Segundo algumas estimativas, uma em cada 100
pessoas está dentro do espectro autista. Entretanto, a maioria das pessoas tem
a visão do autista como alguém que vive babando e batendo a cabeça na parede.
Esse estereótipo do autismo dificulta inclusive o diagnóstico. Por outro lado,
as características de pessoas do espectro, como a hiper-sensibilidade ao som,
são vistas apenas como frescura pela maioria das pessoas. Esses foram os
desafios enfretados pela francesa Jule Dachez relatados na história em
quadrinhos A diferença invisível, com desenhos de Mademoislle Caroline e
publicado no Brasil em 2017 pela Nemo.
A HQ narra o cotidiano da personagem fictícia
Marguerite e sua vida repleta de rotinas: as idas diárias à panificadora para
comprar sempre pão de espeita; as dificuldades com os mais diversos sons dentro
da empresa, de pessoas falando ao som de sapatos de salto alto; as dificuldades
de socialização a ponto do momento do intervalo ser considerado o mais
cansativo de toda a jornada. Relata também sua dificuldade de enteder
subetextos e sua honestidade absoluta, a ponto de dizer que a blusa de uma colega
parecer ter cor de “cocô de ganso”. E as pressões, inclusive dos chefes, para
que ela seja mais sociável e que use roupas “mais adequadas” – ou seja, nada de
roupas largas.
Os autistas costuma ser muito sensíveis a barulhos. |
A angústia da personagem é óbvia e começa a se
transformar em depressão até que, em uma busca na internet, ela descobre o
transtorno de espectro autista e sua forma menos conhecida, a Síndrome de Asperger.

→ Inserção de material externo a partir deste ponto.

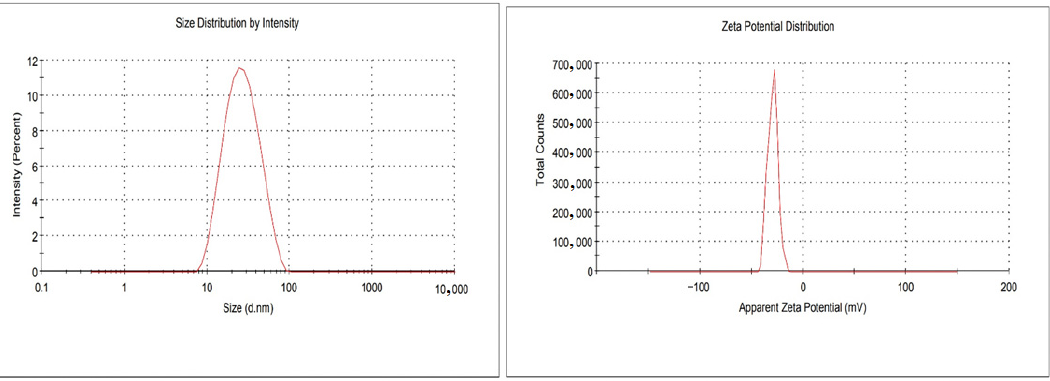
Figure 5. Globule size and zeta potential of optimized DSM-loaded NEs (F1).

Aí começa mais uma odisseia: encontrar alguém
que entenda seus sintomas. Um psicanalista acha que pode ter relação com a mãe.

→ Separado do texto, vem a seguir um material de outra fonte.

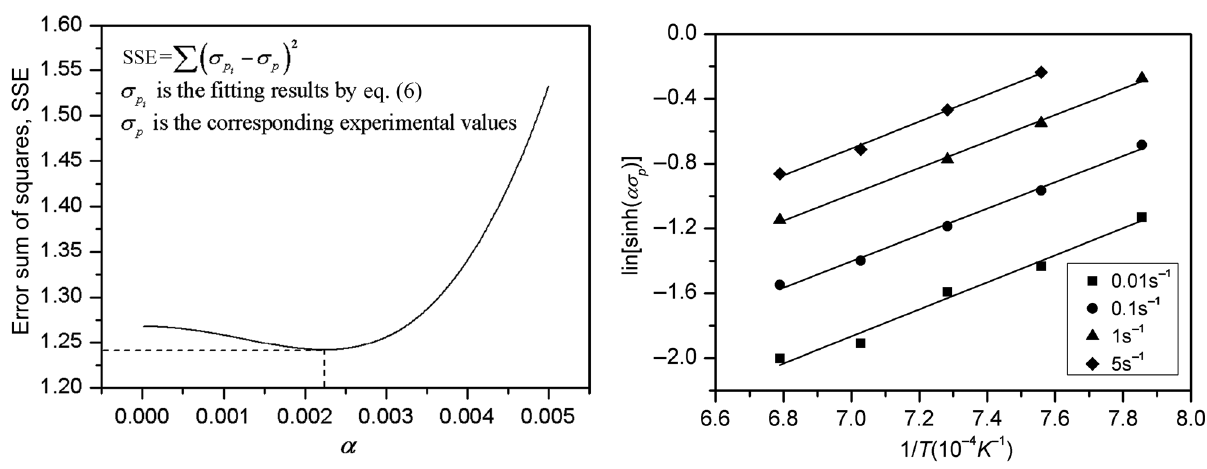
According to the linear relationships between ln[sinh( ασ p )] and 1/ T at different strain rates shown in Figure 5, the average value of the slope is 8,232.510. Then, the average value of Q is determined as 367.3 kJ/mol.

O médico diz que ela não pode ser autista porque ela olha nos olhos – e
autistas, segundo ele, não olham nos olhos. Uma amiga lhe diz que ela não pode
ser autista porque ela consegue falar, é inteligente e não vive eternamente com
meleca no nariz.
Quando finalmente a personagem encontra um
local específico para diagnóstico de autistas, é uma libertação: ela percebe
que todas as “manias”, como sempre falar dos mesmos assunto, eram na verdade
características do espectro.
Toda essa jornada é narrada de forma muito
sensível e sutil, com os desenhos simples, mas muito expressivos de
Mademoiselle Caroline. O roteiro é bem arranjado para detalhar alguns aspectos
do autismo e da incompreensão das pessoas sobre o fenômeno sem decair no
didatismo. Em mais de um momento, ao longo do álbum, por exemplo, alguém diz à
protagonista que ela não pode ser autista por olhar nos olhos das pessoas – e
isso acaba se tornando um elemento de humor. O leitor ri da falta de
compreensão das pessoas com o transtorno.
Aliás, o título é muito apropriado: o autismo
parece muitas vezes invisível para a sociedade e até para a medicina.
O volume ainda inclui um texto final que
explica o que é autismo, características e até estratégias de adaptação.
Enfim, uma leitura deliciosa e obrigatória.